Tuan Pham is the CEO and founder of Topica Edtech Group, quite likely the biggest education tech firm in Southeast Asia.
In an interview with Tech in Asia, he recounts the company’s rise to the top.
What were some of the toughest moments you faced? Did you ever feel like giving up?
In the early days, we set up booths at an exhibition center and made appointments for a few hundred potential students to come in over the weekend to see our demo product. It was a scary time during a global financial crisis, and our nascent startup had zero revenue. In the next couple months, several other attempts failed to bring in revenue, we were running out of our bootstrapped money, the landlord wanted to raise the office rent, one of our servers broke down, and some staff quit.
I sat down with one of my team members to deliver the news that his salary would be late again. I expected that he would be fed up and thought hard about how to convince him to stay. If he had left, it would have started a chain reaction among others, and I might have had eventually thought of quitting myself. To my surprise, he did not.
How has the e-learning market changed in Vietnam over the years since you founded Topica in 2008? How did Topica overcome the perception in Vietnam, or in most Southeast Asian countries, that online learning is not as effective as face-to-face learning?
In 2008, if you sat next to a cool group in a Vietnamese cafe, they would be talking about trading stocks. The only way we could explain online education to people was to set up booths at fairs and let them try it out. Today, people would be talking about AI, ecommerce, fintech, and edtech in cafes.
When we first piloted an online course, “Introduction to Algorithms,” with the help of a Massachusetts Institute of Technology professor and teaching assistants based in Boston for Hanoi-based students, we were surprised that students in Hanoi got the same grades as those in Boston. That convinced us and our early investors that online education can deliver great results if done right.
It was not easy to convince the public, though. For the first few years, we invested heavily in content development, instructional design, instructor training, software systems, quality assurance processes, without seeing much revenue. We have been always focusing on the needs of working adults, who are less concerned about what kind of degrees they get, but more on what skills they can acquire and from whom.
We brought in instructors who are managers or professionals from the business world to teach real-life skills in our degree programs and on the short-course platforms. We signed up native-speaking teachers in the US, Europe, and Australia, to teach real-life conversational English. We used AI-driven applications from emotion tracking to question-routing to pronunciation practice to convince the students.
When did Topica start thinking about markets outside Vietnam? Who are its biggest competitors in Vietnam, and in the region?

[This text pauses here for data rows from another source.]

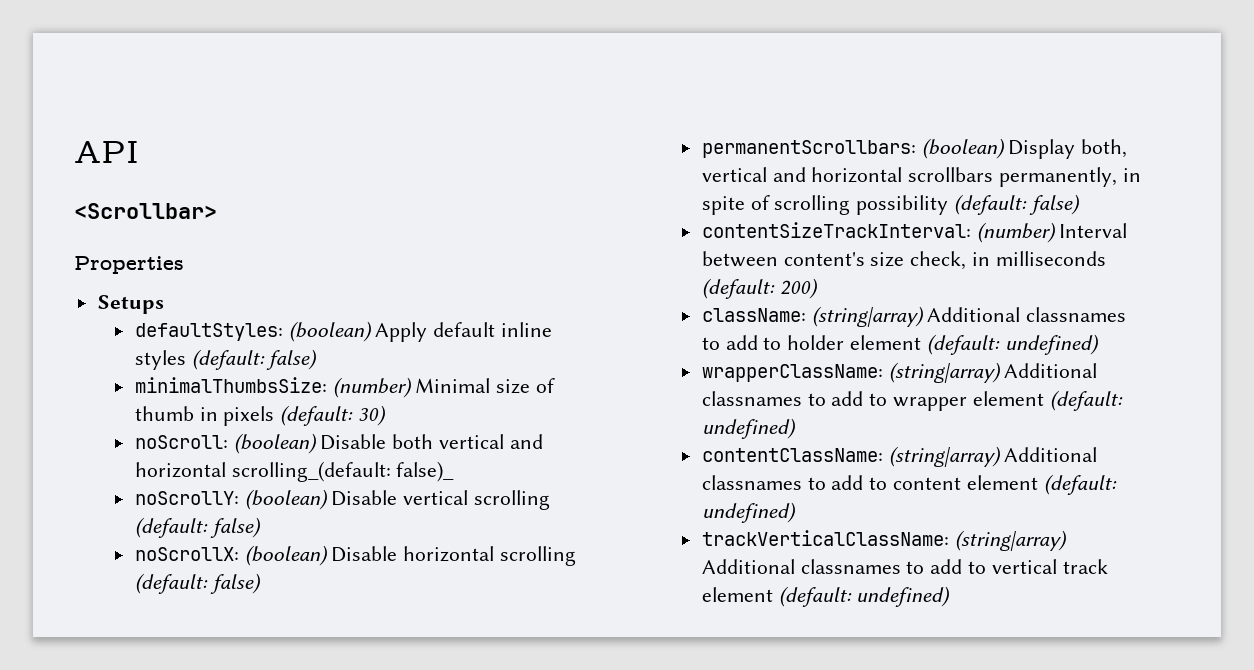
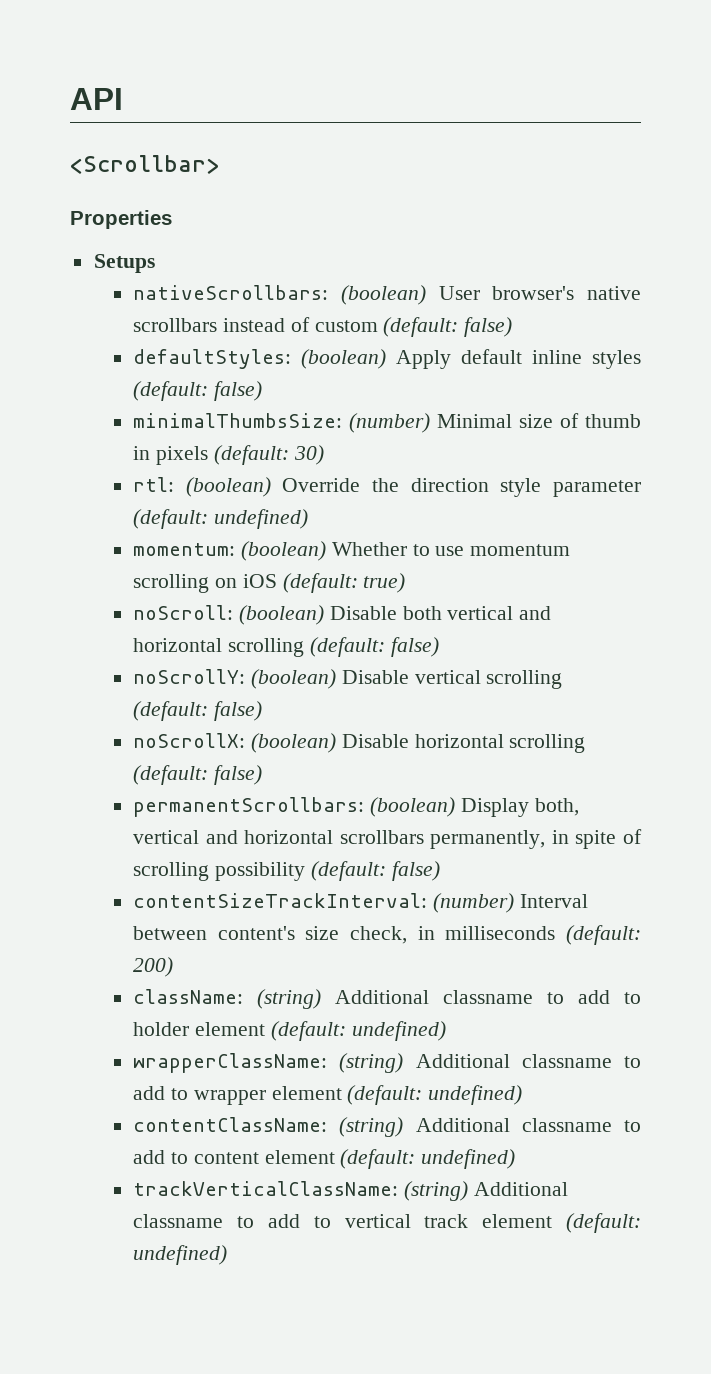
(164, 304) none -> [133,285,641,305] [133,317,513,337] // nativeScrollbars: (boolean) User browser's native scrollbars instead of custom (default: false)
(386, 415) none -> [133,477,641,497] [133,509,308,529] [133,541,571,561] [133,573,406,593] // rtl: (boolean) Override the direction style parameter (default: undefined) // momentum: (boolean) Whether to use momentum scrolling on iOS (default: true)
[231,461,455,482] scrolling_(default: false)_ -> [227,637,439,657] scrolling (default: false)
[811,306,1127,327] (string|array) Additional classnames -> [257,989,534,1009] (string) Additional classname
[888,362,1098,383] [701,391,802,406] (string|array) Additional classnames -> [339,1053,612,1073] (string) Additional classname
[888,446,1098,467] [701,475,802,490] (string|array) Additional classnames -> [339,1117,612,1137] (string) Additional classname
[954,530,1067,551] [701,559,901,574] (string|array) Additional classnames -> [403,1181,568,1201] [133,1214,224,1228] (string) Additional classname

Around 2012, we started traveling to startup conferences in the region to see if we would face stiff competition if we ventured outside Vietnam. To our surprise, there was virtually none. Our first international project started when a university in Manila reached out for a partnership, then one of our product teams volunteered to set up in Bangkok, then another team proposed a pilot in Jakarta, and one thing just led to another.
We are currently about five to 10 times the size of our next direct competitors in Southeast Asia, both in terms of funding or revenues. There are many smart startups though, with potentially disruptive products or technologies, who can overtake us anytime. Globally, there are very big players in the US, and interestingly most of them look at us as potential distribution partners. Fierce competition might come from China if some of the huge edtech companies there see Southeast Asian countries as an interesting market rather than a distraction from battles in their lucrative home market.
Moving forward, what can we expect from Topica?
It feels like the global edtech sector is where ecommerce was 10 years ago and where ride-hailing was five years ago. It’s a period before things start to move dizzyingly fast. We are lucky to be a market leader in a region of 600 million people, to be on the verge of such a tremendous inflection point. With the new funding, we will double down on our engineering team, especially our AI capabilities. We will also enhance product quality, develop new products, and bring them into other geographies.
It is a daunting challenge to predict where the different currents will take us. We are not so concerned about whether we will be a unicorn or decacorn, but more about how we can continue building the best team and deliver the best products.